Ryan Broderick and Adam Bumas write about how AI-created videos are taking over YouTube. We've been hearing for over a decade now that YouTube is going to "reinvent education." Maybe with AI slop, it really will!
Jo Napolitano's reporting on immigrant students is unmatched. Her latest: "‘I Don’t Want Any Light Shining on Our District:’ Schools Serving Undocumented Kids Go Underground." To hide, to obscure – it makes sense. It seems safe. But again, we return to the theme of erasure: whose existence is being scrubbed from the Web, from the records?

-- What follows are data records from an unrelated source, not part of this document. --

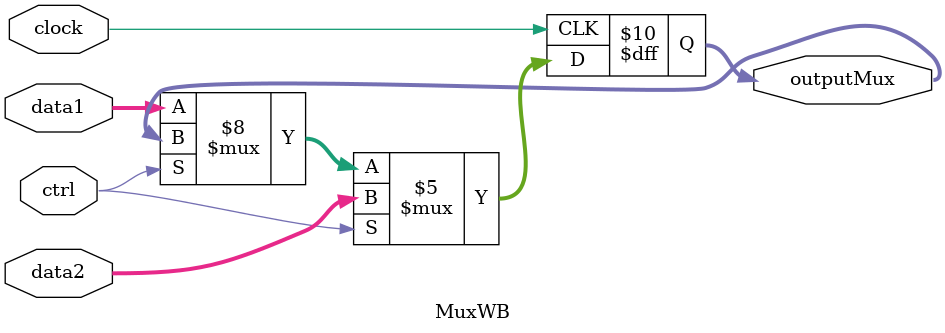
<source format=v>
module MuxWB(clock, data1, data2, ctrl, outputMux);

    input [15:0]data1;
    input [15:0]data2;
    input ctrl;
    input clock;

    output reg [15:0]outputMux;

    always @ (negedge clock)begin
        if(ctrl == 0)begin
            outputMux = data1;
        end if(ctrl == 1)begin
            outputMux = data2;
        end
    end
endmodule
</source>
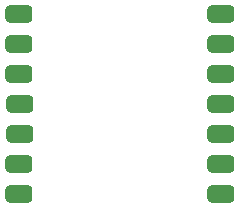
<source format=gbr>
%TF.GenerationSoftware,KiCad,Pcbnew,8.0.4*%
%TF.CreationDate,2024-10-12T11:12:09+09:00*%
%TF.ProjectId,XIAO_ButtonBatteryPCB,5849414f-5f42-4757-9474-6f6e42617474,rev?*%
%TF.SameCoordinates,Original*%
%TF.FileFunction,Paste,Top*%
%TF.FilePolarity,Positive*%
%FSLAX46Y46*%
G04 Gerber Fmt 4.6, Leading zero omitted, Abs format (unit mm)*
G04 Created by KiCad (PCBNEW 8.0.4) date 2024-10-12 11:12:09*
%MOMM*%
%LPD*%
G01*
G04 APERTURE LIST*
G04 Aperture macros list*
%AMRoundRect*
0 Rectangle with rounded corners*
0 $1 Rounding radius*
0 $2 $3 $4 $5 $6 $7 $8 $9 X,Y pos of 4 corners*
0 Add a 4 corners polygon primitive as box body*
4,1,4,$2,$3,$4,$5,$6,$7,$8,$9,$2,$3,0*
0 Add four circle primitives for the rounded corners*
1,1,$1+$1,$2,$3*
1,1,$1+$1,$4,$5*
1,1,$1+$1,$6,$7*
1,1,$1+$1,$8,$9*
0 Add four rect primitives between the rounded corners*
20,1,$1+$1,$2,$3,$4,$5,0*
20,1,$1+$1,$4,$5,$6,$7,0*
20,1,$1+$1,$6,$7,$8,$9,0*
20,1,$1+$1,$8,$9,$2,$3,0*%
G04 Aperture macros list end*
%ADD10RoundRect,0.381000X-0.762000X-0.381000X0.762000X-0.381000X0.762000X0.381000X-0.762000X0.381000X0*%
G04 APERTURE END LIST*
D10*
%TO.C,U1*%
X171200000Y-87840000D03*
X171200000Y-85300000D03*
X171200000Y-82760000D03*
X171200000Y-80220000D03*
X171200000Y-77680000D03*
X171200000Y-75140000D03*
X171200000Y-72600000D03*
X154164000Y-82720000D03*
X154164000Y-80220000D03*
X154134000Y-87840000D03*
X154134000Y-85300000D03*
X154134000Y-77680000D03*
X154134000Y-75140000D03*
X154134000Y-72600000D03*
%TD*%
M02*

</source>
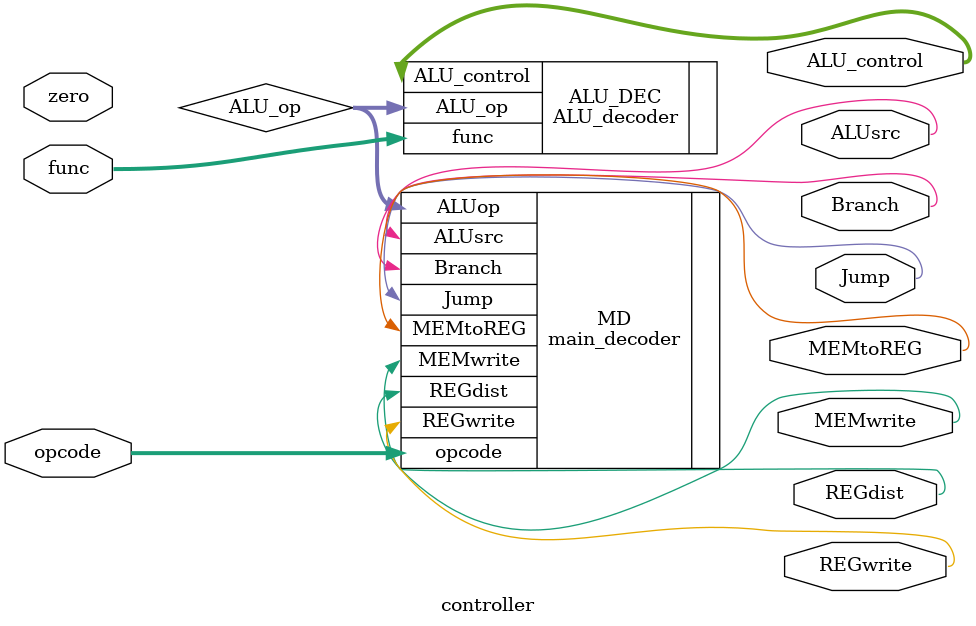
<source format=sv>
`timescale 1ns / 1ps


module controller
    (
     input logic [5:0] opcode,
     input logic [5:0] func,
     output logic [2:0] ALU_control,
     input logic zero,
     output logic MEMwrite,
                  REGwrite,
                  ALUsrc,
                  REGdist,
                  MEMtoREG,
                  Jump,
                  Branch
    );
    
    logic [1:0] ALU_op;
    
    
    main_decoder MD (.ALUop(ALU_op),
                     .opcode(opcode),
                     .MEMwrite(MEMwrite),
                     .REGwrite(REGwrite),
                     .ALUsrc(ALUsrc),
                     .REGdist(REGdist),
                     .MEMtoREG(MEMtoREG),
                     .Jump(Jump),
                     .Branch(Branch));
                     
    ALU_decoder ALU_DEC (.ALU_op(ALU_op),
                         .func(func),
                         .ALU_control(ALU_control));                 
endmodule

</source>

How do we make sure that those "underground" can still grow and flourish? What happens when people's existence is erased, erased from "AI"? How do we make sure that the absence from data, algorithms, "AI" is an act of resistance and not eradication?
"Data is the last frontier of colonization" – Keoni Mahelona (cited in Karen Hao's Empire of AI)
And finally, I've noticed lots of invocations of Situationist theory and praxis lately: "Mind Invaders." "Psychogeography: A Purposeful Drift Through the City." A whole issue of Making and Breaking on "Psychogeographies of the Present." [This is the place where I'd insert some smart commentary if I weren't so utterly exhausted.]